1点を追うようになって川崎Fは攻めに出て、左はマルシーニョの突破、右は家長昭博と山根視来が絡んでゴール前に運ぶようになった。29分のレアンドロ・ダミアンのミドルシュートで勢いが出て、32分には左から遠野大弥、レアンドロ・ダミアン、家長とスピーディーに回して最後は右から出てきた山根までつないだが、シュートは打ち切れず。41分にはマルシーニョがレアンドロ・ダミアンに縦パスを差し込み、落としたボールを遠野がドライブ気味に狙ったがわずかに上。
川崎Fは後半に、メンバーはそのままでシミッチをアンカーに、遠野と橘田をインサイドハーフに置いてやり慣れた4-3-3に変更。
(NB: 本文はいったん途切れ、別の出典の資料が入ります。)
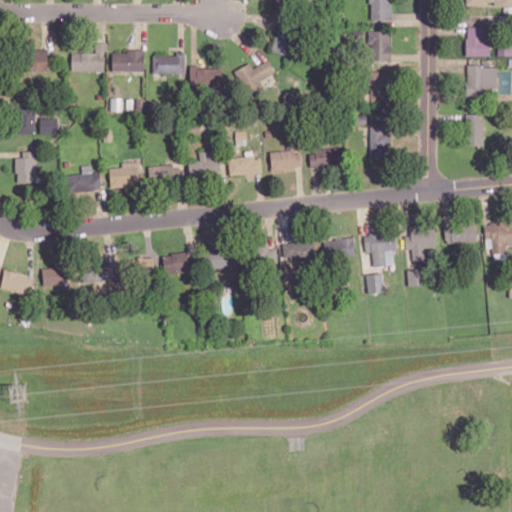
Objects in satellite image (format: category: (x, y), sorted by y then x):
building: (489, 2)
building: (283, 3)
building: (380, 9)
road: (111, 13)
building: (282, 39)
building: (477, 40)
building: (379, 45)
building: (36, 59)
building: (89, 59)
building: (127, 60)
building: (168, 62)
building: (253, 74)
building: (205, 76)
building: (481, 80)
building: (378, 85)
road: (428, 96)
building: (25, 119)
building: (48, 125)
building: (474, 129)
building: (379, 142)
building: (324, 156)
building: (285, 159)
building: (205, 163)
building: (244, 164)
building: (26, 165)
building: (162, 172)
building: (125, 174)
building: (84, 179)
road: (254, 210)
building: (459, 233)
building: (497, 234)
building: (419, 240)
building: (339, 247)
building: (380, 247)
building: (298, 249)
building: (264, 253)
building: (221, 258)
building: (177, 262)
building: (143, 265)
building: (99, 270)
building: (55, 275)
building: (414, 276)
building: (16, 281)
building: (374, 282)
power tower: (13, 393)
road: (260, 421)
park: (8, 428)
これがいきなり功を奏し、インサイドハーフに上がった橘田が開始直後に強烈なシュートを浴びせるが、GKチョ・ヒョヌにファインセーブで止められる。58分にはシミッチからのロングパスでマルシーニョが抜け出し、最後はレアンドロ・ダミアンが狙ったが、またもチョ・ヒョヌにブロックされた。
攻める川崎F、守る蔚山という構図で進み、川崎Fは62分に脇坂泰斗、69分に知念慶、宮城天、車屋紳太郎、80分に小林悠を入れて、さらに攻撃の圧力を増していく。だが、そのパワーを蔚山に吸収されるような展開で、完全に崩すまでには至らない。71分には知念がヘディングシュートを放ち、75分には宮城が切り込んで狙い、90+3分には右CKからのこぼれ球をまたも宮城が強烈なダイレクトシュート、しかしこれもチョ・ヒョヌのビッグセーブではじき出されて、どうしてもゴールを割れなかった。
しかし、これで得た左CKだった。脇坂が蹴ったボールをチョ・ヒョヌが収めたと思ったらファンブル、このボールを車屋が左足ボレーで突き刺して、ついに同点だ。何度も立ちはだかってきたチョ・ヒョヌが最後の最後でミスをするという結末で、川崎Fは命拾いの勝ち点1を手にした。